Kamis, 18 April 2013
ABSD Relief: A case of "Animal Farm" revisited?
This may be old news to some but the wife and I just realised that SINGLE person who buys a home to live in will be hit with the additional buyer's stamp duty (ABSD) if he does not dispose of his existing residence first.
That means a single person might have to find accommodation in between selling the old home and completing the purchase of the new one.
The clarification apparently came from the Ministry of Finance (MOF) on March 28th (not an excuse here but we were on vacation that week so that might explain the oversight), following uncertainty over whether stamp duty concessions for married people would also apply to singles ("No stamp duty relief for singles switching homes"; ST Forum, March 30)
Some married couples will get a refund of the ABSD if they dispose of their first property within six months of buying a resale home or the completion of an uncompleted one.
This relief is provided for joint purchases by married couples with at least one Singaporean spouse. Both parties must also not own any other property at the time of purchase to qualify.
But these do not extend to singles. This means singles will have to sell their existing home first before buying another - even if the new unit is meant for occupation and not investment. And if they do not comply with this rule, they will be hit with a hefty additional tax in the form of the ABSD.
The rule could mean much inconvenience, with single people having to find a rented place for the short term, bunk in with a family member temporarily or secure an extension of stay with the buyer between the transactions.
The new levy was part of the seventh and most extensive set of property cooling measures that were unveiled in January.
These slapped a 7% ABSD on Singaporeans buying their second home.
A spokesman from the MOF said that the Government raised the ABSD rates to moderate demand for properties and help cool the market. It limited ABSD concessions to a narrow group of buyers, namely Singaporean married couples, to help them acquire and upgrade their matrimonial homes. So if more groups, such as singles, were able to qualify for ABSD concessions, it would defeat the purpose of the cooling measures.
But some experts disagreed with the policy, noting that all Singaporeans should be treated equally, regardless of their marital status. They felt that singles should not be penalised as long as they will own just one house eventually. The ABSD relief offered to married couples should be extended to them as well, as long as they commit to selling their current home within six months of the purchase.

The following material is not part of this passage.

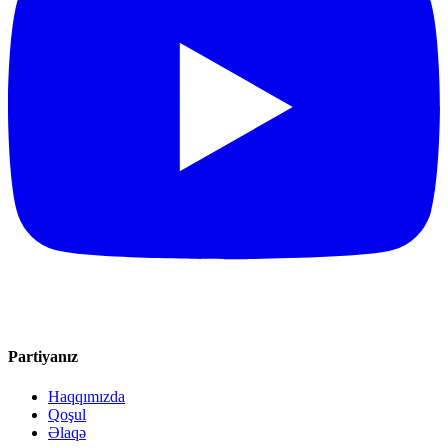
Partiyanız
Haqqımızda
Qoşul
Əlaqə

The Government's measure has prompted Ms Karen Yip to raise the question of whether there is a proven correlation between one's marital status and the runaway prices in the property market, or has the original cooling objective of the ABSD bifurcated into one that attempts to address demographic anomalies as well. She felt that such measure, as it stands, is not only unfair but also diminishes the value of Singapore citizenship for singles. After all, they also contribute to nation building and pay as much tax as married citizens, if not more. ("Stamp duty refund: Shed light on singles' exclusion"; ST Forum, April 19).
Maybe it's time for MOF to step onto the plate (again) and better explain the rationale for denying singles the ABSD remission?